Biz onun torunu muyuz?

Ayşen GÜR
Haberin Devamı

BİR ülkenin, tarihi bir kişilik üzerinde hemfikir olması az rastlanır bir olaydır.

Mimar Sinan öyle biridir. Belki de tarihimizdeki tek örnektir. Onunla ilgili yaptığımız tek polemik, hangi ırktan geldiğidir.

Bu bile bizim için taşıdığı önemin kanıtıdır, çünkü osmanlı imparatorluğundaki bütün uluslar köken olarak onu kendilerine mal etmeye çalışırlar.

O bir klasiktir: Kendi içindeki uyumuyla, mekan ve zamanla kurduğu kusursuz ilişkiyle, akıl ve kalbi birleştiren yeteneğiyle ve kalıcılığıyla.

Süleymaniye Külliyesi'ni aynı sözlerle tanımlamak gerekir.

Süleymaniye muhteşem bir sitedir.

Osmanlı şehrinde anıtlar eski Roma'da ve Hıristiyan Batı'da olduğu gibi çevresi boş, insanlardan ve binalardan uzakta yer almaz. Mahallenin parçasıdır. Küçük evlerin, dar sokakların birleştiği bir noktada yavaş yavaş yükselir.

Yedi tepeden birinin üzerine kurulu olan Süleymaniye de böyledir.

Uzaktan bakıldığında şehrin siluetini büyük bir görkemle oluşturur.

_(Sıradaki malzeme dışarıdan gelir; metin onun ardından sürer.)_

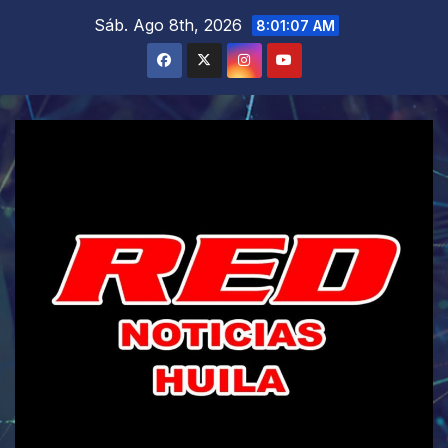
Saltar
Sáb. Ago 8th, 2026
8:01:08 AM
al
contenido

Yakından bakıldığında külliyeyi oluşturan bütün yapılar, merkezdeki camiden dört bir yana ve aşağıya doğru bir çağlayan gibi dökülür, evlerle, sokaklarla, insanlarla kaynaşır, şehrin içine dalıp kaybolur.

Eski zamanlarda Süleymaniye tıp mektebiyle, türbeleriyle, dükkanlarıyla, çeşmeleriyle, kervansarayıyla, medreseleriyle sadece ibadeti değil, hayatın bütün yönlerini kucaklayan, toplumun kalbinin attığı bir merkezdi.

Bir tarihi eser değildi, hayatın parçasıydı.

Sadece ibadet edilen büyük bir cami değildi, dindışı hayatın da bir parçasıydı.

Şimdi artık böyle olmadığı için mi bu hale düştü?

Bir başka soru: Niçin ülkemizde bu kadar çok mezarlık tahrib ediliyor?

Tarihimizdeki o tek tartışılmaz adamın türbesini bu yüzden mi sıkıştırıp eziyoruz?

Türkiye'nin her yerini kaplayan o çirkin, o sahte minareli (ucuna şerefe gibi bir çıkıntı yapılmış içi dolu beton bir direk) yeni camileri gördükçe, günümüzün en gözde mimari projesinin katlı otopark olduğunu farkettikçe, aklıma daha da kötü bir soru geliyor:

Yoksa bizimle O'nun arasında hiçbir bağ yok mu?

Belki de biz, iddialarımızın aksine Mimar Sinan'ın torunları filan değiliz: Onu yok etmeye çalışan yabancı işgalcileriz.